To address that, Treat and two data-entry specialists spent 10 days in August entering more than 200 pages of information on drugs into a proprietary database system. Now, nurses and patients can get a one-page print-out of a patient's medications that includes all the information federal surveyors said was missing earlier in the year. Treat says nurses love it so far, particularly because so few of them carry drug reference guides around these days. Nurses just have too much other equipment and resources to lug around, she says.
Neil Drucker, RN, owner of home care consulting firm OMNI Healthcare in Moore, OK, also has detected the trend toward nurses carrying less explanatory material to help them educate patients and themselves. It often shows up as a problem with generic drugs in particular, he says. Many generics are not recognizable by name or appearance to nurses. That makes it harder for nurses to educate their patients on potential side effects or to point contraindications out to physicians.
Now, Treat has a way to ensure her nurses have all the information they need on a particular medication. She doesn't need to worry about whether the drug is generic or name-brand. Her computer system doesn't automatically convert a trade name to a generic name as some do. Instead, only the actual name of the medication being used is entered and printed out of the system. For instance, if a patient uses Keflex, that name is put in, not the generic name, cephalexin. For drugs that are not used commonly and have not yet been put into the database, Treat says she has an automatic notation for nurses to look up information on that drug.
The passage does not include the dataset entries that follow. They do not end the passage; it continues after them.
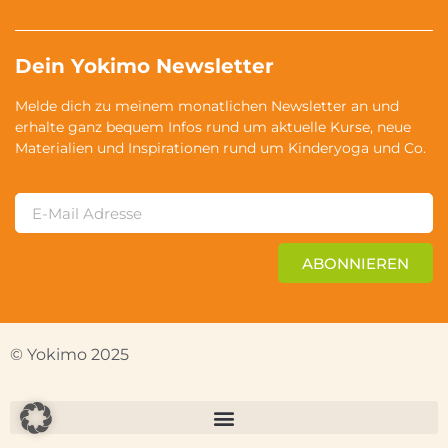
Dein Yokimo Newsletter
Melde dich zu meinem monatlichen Newsletter an und
erhalte ganz bequem Infos rund um aktuelle Kurse, neue
Materialien und Inspirationen rund um Kinderyoga und Co.
ABONNIEREN
© Yokimo 2025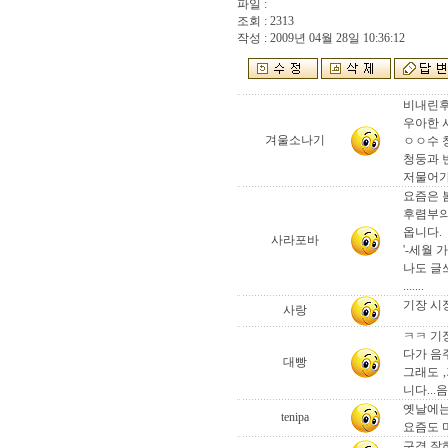
파일 :
조회 : 2313
작성 : 2009년 04월 28일 10:36:12
비내린후
우아한 
겨울소나기
ㅇㅇ수 
청둥과 번
저물어가
요즘은 봄
후렴부의
옵니다.
사라포바
'-세월
나도 글
.......
기장 시
사랑
ㅋㅋ 기
다가 음
대빵
그래도 
니다...
옛날에는
tenipa
요즘도 
구경 잘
Getting nurses to access and use information on drugs has been a problem for Lacretia Grant-McGowan, RN, director of MEDEX Home Health in Oklahoma City. "We give them a list of drugs and all the names used, and then just pray they use that information," she says. She knows it is an issue for state surveyors, and that patient education is getting increased attention. Her solution is a shorter profile because the four nurses at her agency also no longer carry drug references. "We have admission conferences, and a medication profile is handed out to the nurses and the patient."
It seems to help, particularly when a pharmacist sends a different medication from what the patient had last month. For example, a pharmacist may replace a name-brand drug with a generic. "Rather than ask the pharmacist, patients wait for us to come and ask us," says Grant-McGowan. "We have to know, or we have to have ready access to the information."
The computerization New Century undertook was a huge project, says Treat, but she thinks it will be worth it. Along with the information she has now, the system is expandable. For instance, she is slowly adding information on other medications that would preclude a patient taking a particular drug. "That's not always included in the contraindications," Treat explains.
The medication sheets also help with patient education because the nurse can use them as cue cards for the patient's teaching, going down the list of potential side effects and how the drug works. And not only do they help teach patients, but over time, the nurses improve their knowledge of drugs. "It is a clear benefit," says Treat. "We needed to do this, and it has worked out well so far."